6. Party in the basement. “Gathering spaces” are a hallmark of Chip and Jo’s homes, and in the castle they take place in the dungeon – er, in the basement. A “card room” for poker games or family game nights is located next to the family room, which houses the castle’s only TV. The guest bedroom is also located in the basement, along with a laundry room and a former cellar now left “empty” to be reinvented by the new owners.
7. Stories and curiosities behind the scenes. Fixed upper devotees will devour the fascinating and bizarre tidbits on the Gaines shared during the tour. There are some design elements and furnishings originally meant for their own home, including an item banished to the castle by their daughters. There’s a funny story about what Chip did when they found bones – yes, bones – in the basement. And, the favorite place for selfies Fixed upper fans is a large mirror that, tour guides say, Joanna used to touch up her makeup while filming the show.
Tickets for the castle tour, $ 50, are available through the website, with 20 percent of proceeds benefiting the non-profit organization The Cove. (Note that the house does not have an elevator and requires guests to be able to access three stairways.)
Tips for a Magnolia pilgrimage to Waco:
Shop: No castle trip would be complete without a stop at the Magnolia Silos complex. A new 8:15 am tour, offered Monday through Saturday, takes visitors behind the scenes and onto the roof before the crowds (and heat) arrive. Tip: August is a “slower” month in the Silos and Tuesday to Thursday are less crowded.
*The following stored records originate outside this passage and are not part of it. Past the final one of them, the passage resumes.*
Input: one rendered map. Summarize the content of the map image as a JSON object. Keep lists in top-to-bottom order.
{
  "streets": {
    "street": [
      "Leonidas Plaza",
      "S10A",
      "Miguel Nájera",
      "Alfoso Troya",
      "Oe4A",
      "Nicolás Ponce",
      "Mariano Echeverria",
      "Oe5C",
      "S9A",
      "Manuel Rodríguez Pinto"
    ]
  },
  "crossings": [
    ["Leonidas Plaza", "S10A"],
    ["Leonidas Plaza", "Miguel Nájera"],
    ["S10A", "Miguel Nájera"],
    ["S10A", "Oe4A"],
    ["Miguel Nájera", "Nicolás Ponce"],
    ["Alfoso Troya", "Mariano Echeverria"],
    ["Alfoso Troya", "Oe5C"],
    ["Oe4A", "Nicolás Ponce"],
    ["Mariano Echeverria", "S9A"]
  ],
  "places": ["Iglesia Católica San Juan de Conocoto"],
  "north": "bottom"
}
Tour tickets cost $ 25 and come with a free coffee from Magnolia Press.
To eat: Chip and Joanna’s Magnolia Table cafe is busy all day, every day. If you don’t have time to wait for a table, visit the takeaway market next door. Grab takeaways like pimiento cheese and crackers, a butter fly, banana pudding, and chicken salad sandwiches and enjoy them on an outside table (if it’s not too hot).
To remain: Availability in Magnolia’s four vacation rentals can be hard to find, but watch the website for the nights that open. Make it a girls’ getaway with a stay in the grand Hillcrest Estate (which sleeps 12), or go alone and book the expensive Hillcrest Cottage, the newest and smallest lodging in the Gaines, which opened in Fall 2021. Magnolia boutique hotel, in the historic Grand Karem Sanctuary building in the center, is scheduled to open in 2024.
Photo courtesy of Magnolia
Hillcrest Cottage, on the Hillcrest Estate grounds, opened in Fall 2021 as a vacation home for one or two.